Republicans, who have moved away from their staunch opposition to tax increases, said they would not give any more ground until Democrats consider reforms that would partially privatize the Medicare health-insurance program for retirees.

 

Democrats have proposed raising the Medicare eligibility age from 65 to 67 but have shied away from sweeping reforms. They proposed a $1 trillion tax increase last week.

 

"We are not going to accept a plan that gives tax breaks to the wealthiest Americans and balances all this incredible challenge we have on the backs of middle-class Americans," said Senator Patty Murray, the top Democrat on the committee.

 

Despite the posturing, negotiations continued behind the scenes. Democrats might reconvene later in the day after staffers assess a few options, Democratic Representative Xavier Becerra said.
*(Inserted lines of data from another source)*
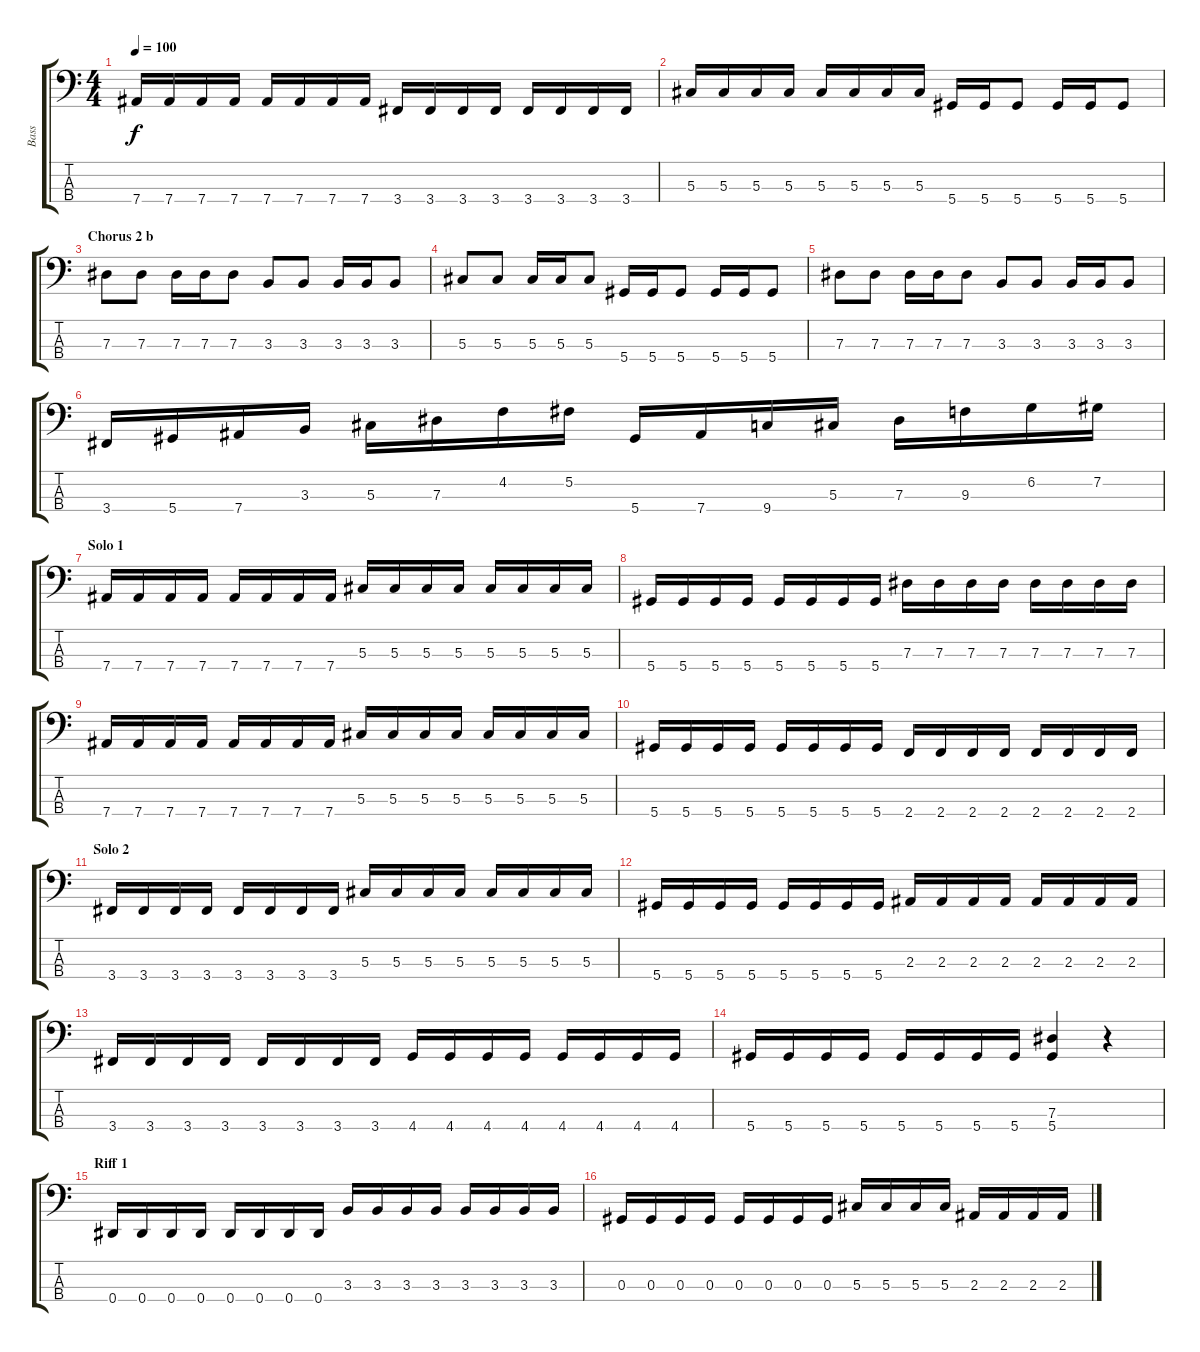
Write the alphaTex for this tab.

\track ("Bass" "Bass") {instrument electricbassfinger}
\staff {score tabs}
\tuning (Gb2 Db2 Ab1 Eb1) {hide}
\ts (4 4)
\tempo 100
\clef f4
\ks c
7.4.16{dy f} 7.4.16 7.4.16 7.4.16 7.4.16 7.4.16 7.4.16 7.4.16 3.4.16 3.4.16 3.4.16 3.4.16 3.4.16 3.4.16 3.4.16 3.4.16 |
5.3.16 5.3.16 5.3.16 5.3.16 5.3.16 5.3.16 5.3.16 5.3.16 5.4.16 5.4.16 5.4.8 5.4.16 5.4.16 5.4.8 |
\section ("" "Chorus 2 b")
7.3.8 7.3.8 7.3.16 7.3.16 7.3.8 3.3.8 3.3.8 3.3.16 3.3.16 3.3.8 |
5.3.8 5.3.8 5.3.16 5.3.16 5.3.8 5.4.16 5.4.16 5.4.8 5.4.16 5.4.16 5.4.8 |
7.3.8 7.3.8 7.3.16 7.3.16 7.3.8 3.3.8 3.3.8 3.3.16 3.3.16 3.3.8 |
3.4.16 5.4.16 7.4.16 3.3.16 5.3.16 7.3.16 4.2.16 5.2.16 5.4.16 7.4.16 9.4.16 5.3.16 7.3.16 9.3.16 6.2.16 7.2.16 |
\section ("" "Solo 1")
7.4.16 7.4.16 7.4.16 7.4.16 7.4.16 7.4.16 7.4.16 7.4.16 5.3.16 5.3.16 5.3.16 5.3.16 5.3.16 5.3.16 5.3.16 5.3.16 |
5.4.16 5.4.16 5.4.16 5.4.16 5.4.16 5.4.16 5.4.16 5.4.16 7.3.16 7.3.16 7.3.16 7.3.16 7.3.16 7.3.16 7.3.16 7.3.16 |
7.4.16 7.4.16 7.4.16 7.4.16 7.4.16 7.4.16 7.4.16 7.4.16 5.3.16 5.3.16 5.3.16 5.3.16 5.3.16 5.3.16 5.3.16 5.3.16 |
5.4.16 5.4.16 5.4.16 5.4.16 5.4.16 5.4.16 5.4.16 5.4.16 2.4.16 2.4.16 2.4.16 2.4.16 2.4.16 2.4.16 2.4.16 2.4.16 |
\section ("" "Solo 2")
3.4.16 3.4.16 3.4.16 3.4.16 3.4.16 3.4.16 3.4.16 3.4.16 5.3.16 5.3.16 5.3.16 5.3.16 5.3.16 5.3.16 5.3.16 5.3.16 |
5.4.16 5.4.16 5.4.16 5.4.16 5.4.16 5.4.16 5.4.16 5.4.16 2.3.16 2.3.16 2.3.16 2.3.16 2.3.16 2.3.16 2.3.16 2.3.16 |
3.4.16 3.4.16 3.4.16 3.4.16 3.4.16 3.4.16 3.4.16 3.4.16 4.4.16 4.4.16 4.4.16 4.4.16 4.4.16 4.4.16 4.4.16 4.4.16 |
5.4.16 5.4.16 5.4.16 5.4.16 5.4.16 5.4.16 5.4.16 5.4.16 (7.3 5.4).4 r.4 |
\section ("" "Riff 1")
0.4.16 0.4.16 0.4.16 0.4.16 0.4.16 0.4.16 0.4.16 0.4.16 3.3.16 3.3.16 3.3.16 3.3.16 3.3.16 3.3.16 3.3.16 3.3.16 |
0.3.16 0.3.16 0.3.16 0.3.16 0.3.16 0.3.16 0.3.16 0.3.16 5.3.16 5.3.16 5.3.16 5.3.16 2.3.16 2.3.16 2.3.16 2.3.16
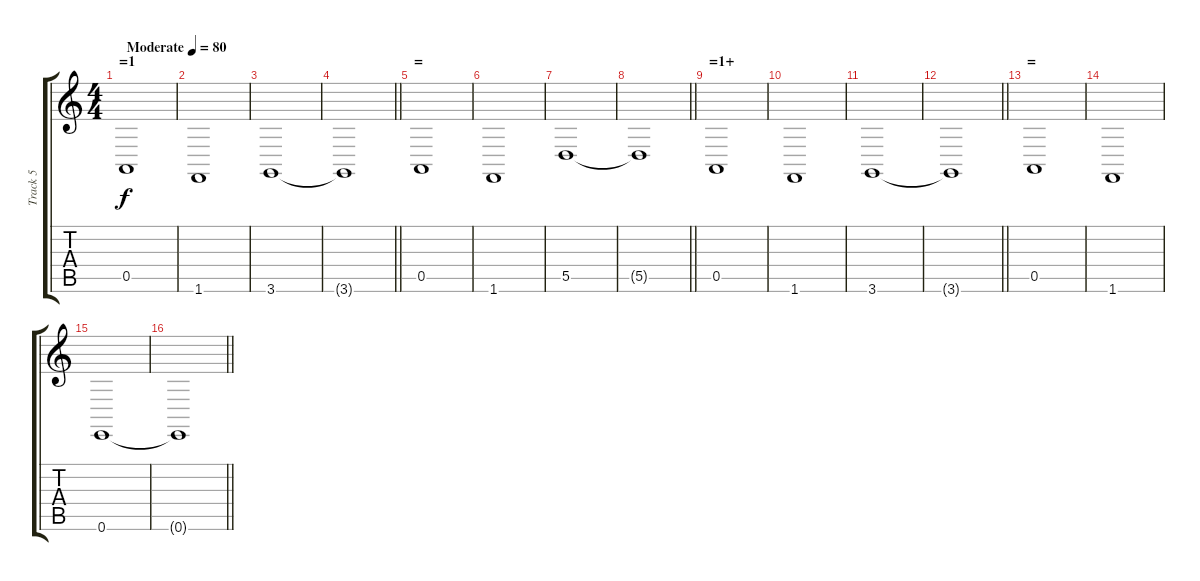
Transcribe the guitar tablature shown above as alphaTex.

\track ("Track 5" "Track 5") {instrument pad3polysynth}
\staff {score tabs}
\tuning (E4 B3 G3 D3 A2 E2) {hide}
\ts (4 4)
\section ("" "=1")
\tempo (80 "Moderate")
\clef g2
\ks c
0.5.1{dy f instrument pad3polysynth} |
1.6.1 |
3.6.1 |
\barLineRight lightlight
3.6{t}.1 |
\section ("" "=")
0.5.1 |
1.6.1 |
5.5.1 |
\barLineRight lightlight
5.5{t}.1 |
\section ("" "=1+")
0.5.1 |
1.6.1 |
3.6.1 |
\barLineRight lightlight
3.6{t}.1 |
\section ("" "=")
0.5.1 |
1.6.1 |
0.6.1 |
\barLineRight lightlight
0.6{t}.1
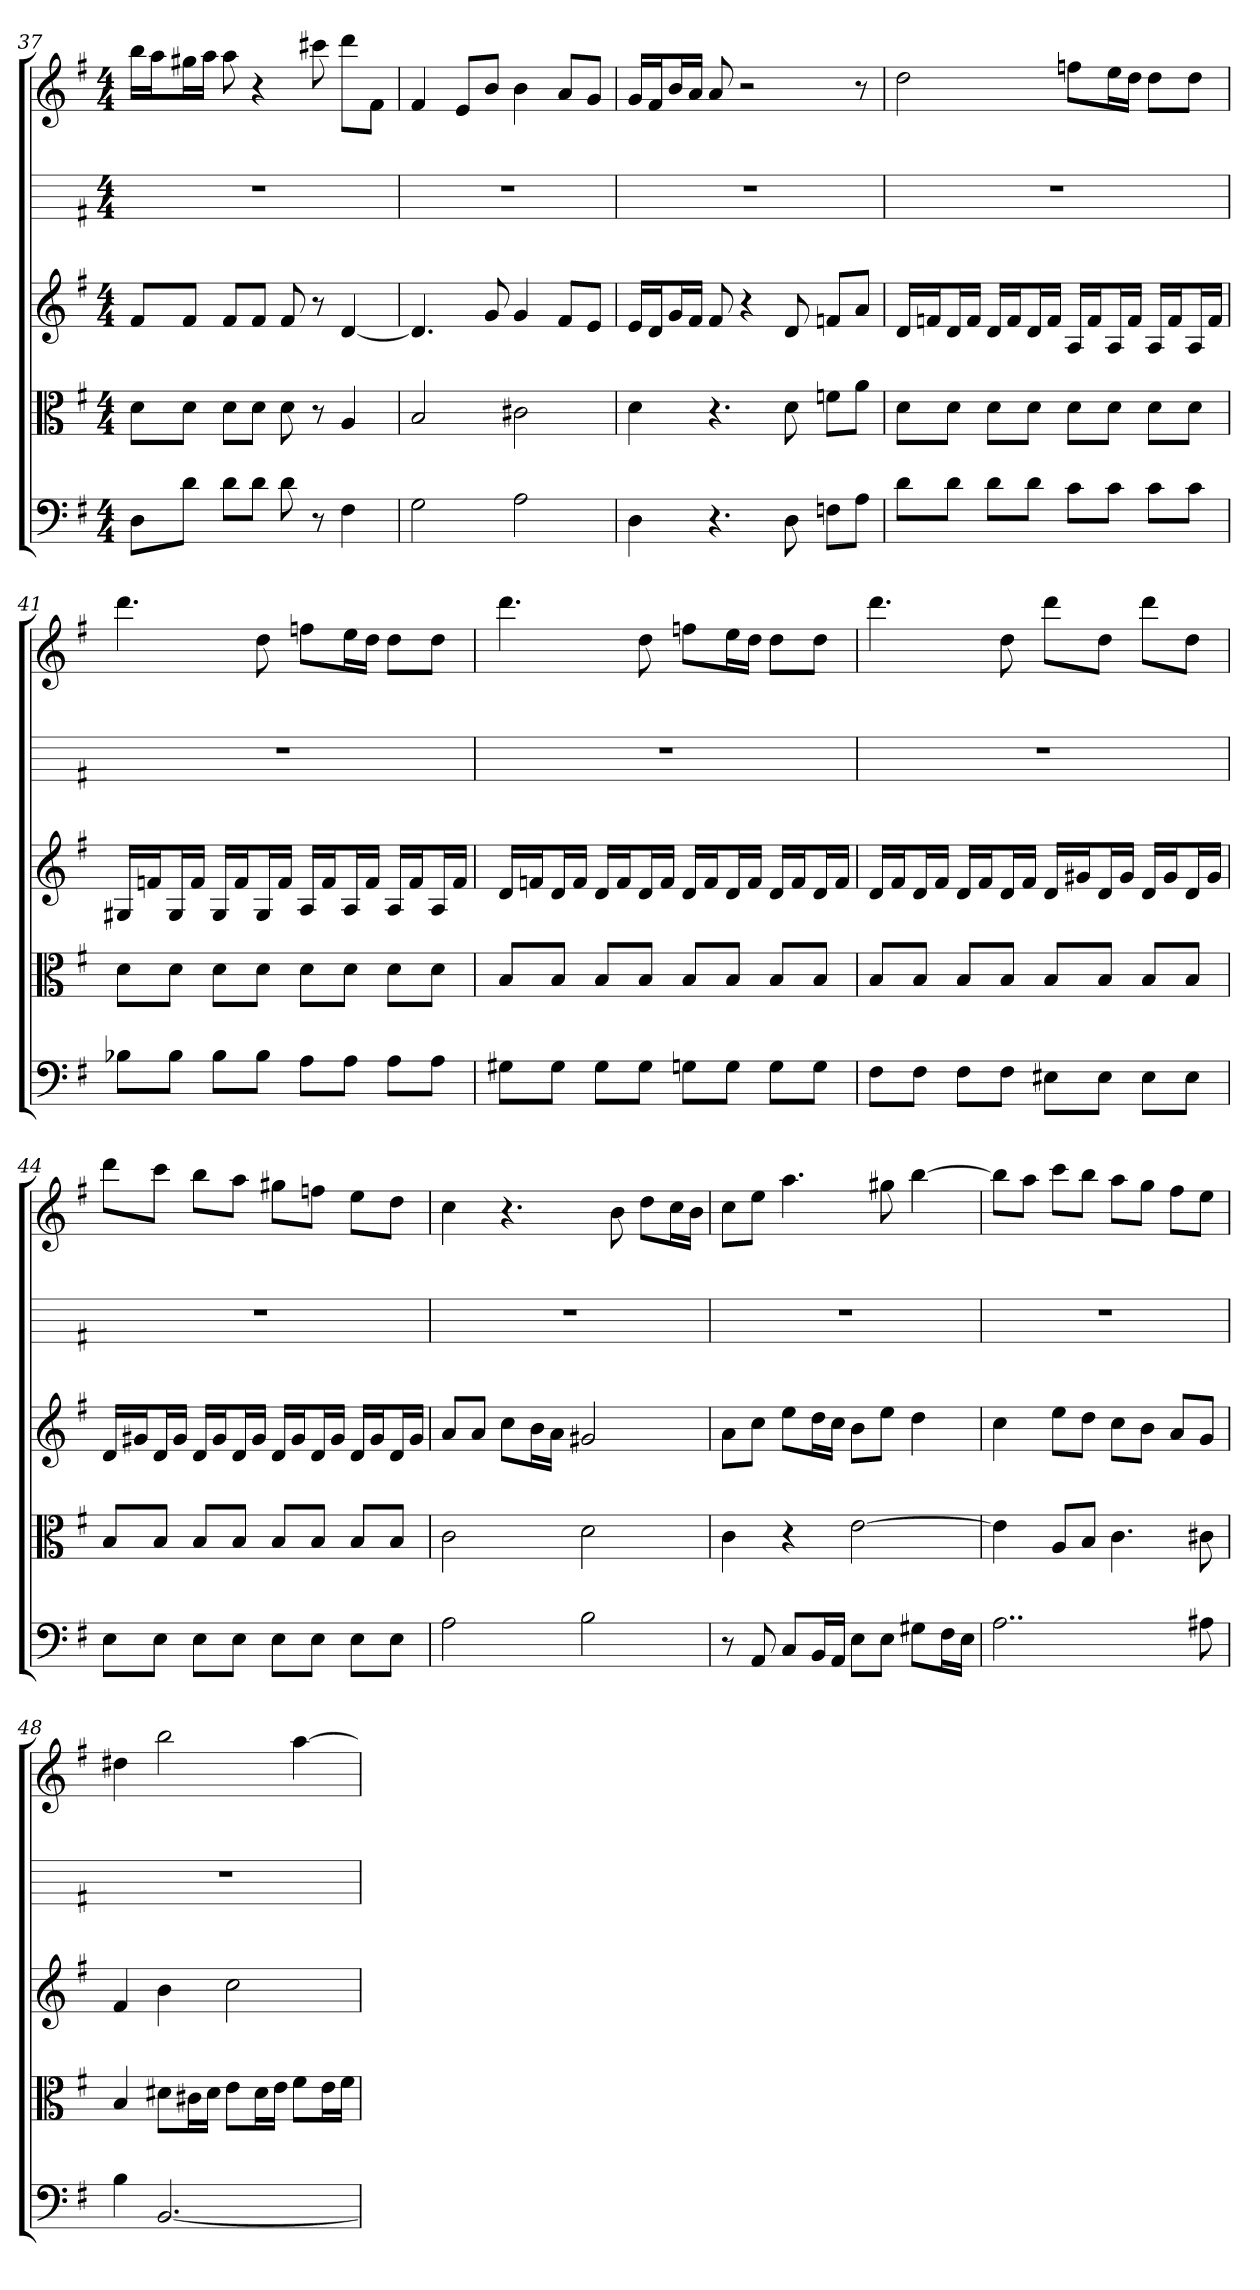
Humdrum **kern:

**kern	**kern	**kern	**kern	**kern
*part5	*part4	*part3	*part2	*part1
*staff5	*staff4	*staff3	*staff2	*staff1
*clefF4	*clefC3	*	*	*
*k[f#]	*k[f#]	*k[f#]	*k[f#]	*k[f#]
*G:	*G:	*G:	*G:	*G:
*M4/4	*M4/4	*M4/4	*M4/4	*M4/4
=37	=37	=37	=37	=37
8D\L	8d\L	8f#L	1r	16bbLL
.	.	.	.	16aaJ
8d\J	8d\J	8f#J	.	16gg#XL
.	.	.	.	16aaJJ
8d\L	8d\L	8f#L	.	8aa
8d\J	8d\J	8f#J	.	4r
8d	8d	8f#	.	.
8r	8r	8r	.	8ccc#X
4F#	4A	[4d	.	8dddL
.	.	.	.	8f#J
=38	=38	=38	=38	=38
2G	2B	4.d]	1r	4f#
.	.	.	.	8eL
.	.	8g	.	8bJ
2A	2c#X	4g	.	4b
.	.	8f#L	.	8aL
.	.	8eJ	.	8gJ
=39	=39	=39	=39	=39
4D	4d	16eLL	1r	16gLL
.	.	16dJ	.	16f#J
.	.	16gL	.	16bL
.	.	16f#JJ	.	16aJJ
4.r	4.r	8f#	.	8a
.	.	4r	.	2r
8D	8d	8d	.	.
8Fn\L	8fn\L	8fnL	.	.
8A\J	8a\J	8aJ	.	8r
=40	=40	=40	=40	=40
8d\L	8d\L	16dLL	1r	2dd
.	.	16fnJ	.	.
8d\J	8d\J	16dL	.	.
.	.	16fJJ	.	.
8d\L	8d\L	16dLL	.	.
.	.	16fJ	.	.
8d\J	8d\J	16dL	.	.
.	.	16fJJ	.	.
8c\L	8d\L	16ALL	.	8ffnL
.	.	16fJ	.	.
8c\J	8d\J	16AL	.	16eeL
.	.	16fJJ	.	16ddJJ
8c\L	8d\L	16ALL	.	8ddL
.	.	16fJ	.	.
8c\J	8d\J	16AL	.	8ddJ
.	.	16fJJ	.	.
=41	=41	=41	=41	=41
8B-X\L	8d\L	16G#XLL	1r	4.ddd
.	.	16fnJ	.	.
8B-\J	8d\J	16G#L	.	.
.	.	16fJJ	.	.
8B-\L	8d\L	16G#LL	.	.
.	.	16fJ	.	.
8B-\J	8d\J	16G#L	.	8dd
.	.	16fJJ	.	.
8A\L	8d\L	16ALL	.	8ffnL
.	.	16fJ	.	.
8A\J	8d\J	16AL	.	16eeL
.	.	16fJJ	.	16ddJJ
8A\L	8d\L	16ALL	.	8ddL
.	.	16fJ	.	.
8A\J	8d\J	16AL	.	8ddJ
.	.	16fJJ	.	.
=42	=42	=42	=42	=42
8G#X\L	8B/L	16dLL	1r	4.ddd
.	.	16fnJ	.	.
8G#\J	8B/J	16dL	.	.
.	.	16fJJ	.	.
8G#\L	8B/L	16dLL	.	.
.	.	16fJ	.	.
8G#\J	8B/J	16dL	.	8dd
.	.	16fJJ	.	.
8Gn\L	8B/L	16dLL	.	8ffnL
.	.	16fJ	.	.
8G\J	8B/J	16dL	.	16eeL
.	.	16fJJ	.	16ddJJ
8G\L	8B/L	16dLL	.	8ddL
.	.	16fJ	.	.
8G\J	8B/J	16dL	.	8ddJ
.	.	16fJJ	.	.
=43	=43	=43	=43	=43
8F#\L	8B/L	16dLL	1r	4.ddd
.	.	16f#J	.	.
8F#\J	8B/J	16dL	.	.
.	.	16f#JJ	.	.
8F#\L	8B/L	16dLL	.	.
.	.	16f#J	.	.
8F#\J	8B/J	16dL	.	8dd
.	.	16f#JJ	.	.
8E#X\L	8B/L	16dLL	.	8dddL
.	.	16g#XJ	.	.
8E#\J	8B/J	16dL	.	8ddJ
.	.	16g#JJ	.	.
8E#\L	8B/L	16dLL	.	8dddL
.	.	16g#J	.	.
8E#\J	8B/J	16dL	.	8ddJ
.	.	16g#JJ	.	.
=44	=44	=44	=44	=44
8E\L	8B/L	16dLL	1r	8dddL
.	.	16g#XJ	.	.
8E\J	8B/J	16dL	.	8cccJ
.	.	16g#JJ	.	.
8E\L	8B/L	16dLL	.	8bbL
.	.	16g#J	.	.
8E\J	8B/J	16dL	.	8aaJ
.	.	16g#JJ	.	.
8E\L	8B/L	16dLL	.	8gg#XL
.	.	16g#J	.	.
8E\J	8B/J	16dL	.	8ffnJ
.	.	16g#JJ	.	.
8E\L	8B/L	16dLL	.	8eeL
.	.	16g#J	.	.
8E\J	8B/J	16dL	.	8ddJ
.	.	16g#JJ	.	.
=45	=45	=45	=45	=45
2A	2c	8aL	1r	4cc
.	.	8aJ	.	.
.	.	8ccL	.	4.r
.	.	16bL	.	.
.	.	16aJJ	.	.
2B	2d	2g#X	.	.
.	.	.	.	8b
.	.	.	.	8ddL
.	.	.	.	16ccL
.	.	.	.	16bJJ
=46	=46	=46	=46	=46
8r	4c	8aL	1r	8ccL
8AA	.	8ccJ	.	8eeJ
8C/L	4r	8eeL	.	4.aa
16BB/L	.	16ddL	.	.
16AA/JJ	.	16ccJJ	.	.
8E\L	[2e	8bL	.	.
8E\J	.	8eeJ	.	8gg#X
8G#X\L	.	4dd	.	[4bb
16F#\L	.	.	.	.
16E\JJ	.	.	.	.
=47	=47	=47	=47	=47
2..A	4e]	4cc	1r	8bbL]
.	.	.	.	8aaJ
.	8A/L	8eeL	.	8cccL
.	8B/J	8ddJ	.	8bbJ
.	4.c	8ccL	.	8aaL
.	.	8bJ	.	8ggJ
.	.	8aL	.	8ff#L
8A#X	8c#X	8gJ	.	8eeJ
=48	=48	=48	=48	=48
4B	4B	4f#	1r	4dd#X
[2.BB	8d#X\L	4b	.	2bb
.	16c#X\L	.	.	.
.	16d#\JJ	.	.	.
.	8e\L	2cc	.	.
.	16d#\L	.	.	.
.	16e\JJ	.	.	.
.	8f#\L	.	.	[4aa
.	16e\L	.	.	.
.	16f#\JJ	.	.	.
=	=	=	=	=
*-	*-	*-	*-	*-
He would not say whether Democrats planned to float a new offer.

 

As negotiators grappled, some 50 lawmakers from both parties urged them to shoot for a much bigger deal that would come closer to the $4 trillion in savings that outside experts say is needed to keep U.S. debt at a manageable level.

 

Interest groups like Americans for Tax Reform and the seniors' group AARP have mobilized to protect their turf, while the healthcare and defense industries are lobbying furiously to minimize the impact of any cuts.

 

One group came to Capitol Hill to say it was willing to sacrifice. About two dozen wealthy individuals, including several former officials at Google, testified at a hearing and told reporters they were willing to pay more income taxes.

 

"Our country has been good to us. It provided a foundation through which we could succeed. Now, we want to do our part to keep that foundation strong so that others can succeed as we have," the Patriotic Millionaires for Fiscal Strength wrote in a letter signed by 138 group members to President Barack Obama and congressional leaders.

 

The super committee faces a deadline of November 23, but any deal will have to be hammered out a few days before then to give budget analysts time to crunch the numbers. Negotiations are expected to go through the weekend.

 

Failure to reach a deal would trigger $1.2 trillion in automatic spending cuts that would fall equally on military and domestic programs. Republicans appear to be more alarmed by that prospect than Democrats, and some have proposed shifting the balance to ease the blow to the Pentagon.

 

Republicans also worry that Obama could allow taxes on the wealthy to rise at the end of 2012 if they don't agree to a permanent overhaul of the tax code by then.

 

Congress has until December 23 to approve any deal that emerges from the super committee. Failure to so could further anger a public that has been rattled by repeated budget showdowns this year, and prompt investors to question whether Washington has the willpower to make tough fiscal choices at a time when sovereign debt burdens in Greece, Italy and other countries are rattling world financial markets.

 

It could also make it harder for Congress to sign off on a number of expiring provisions, such as a payroll tax cut and enhanced jobless benefits that could slow economic growth if they are allowed to lapse.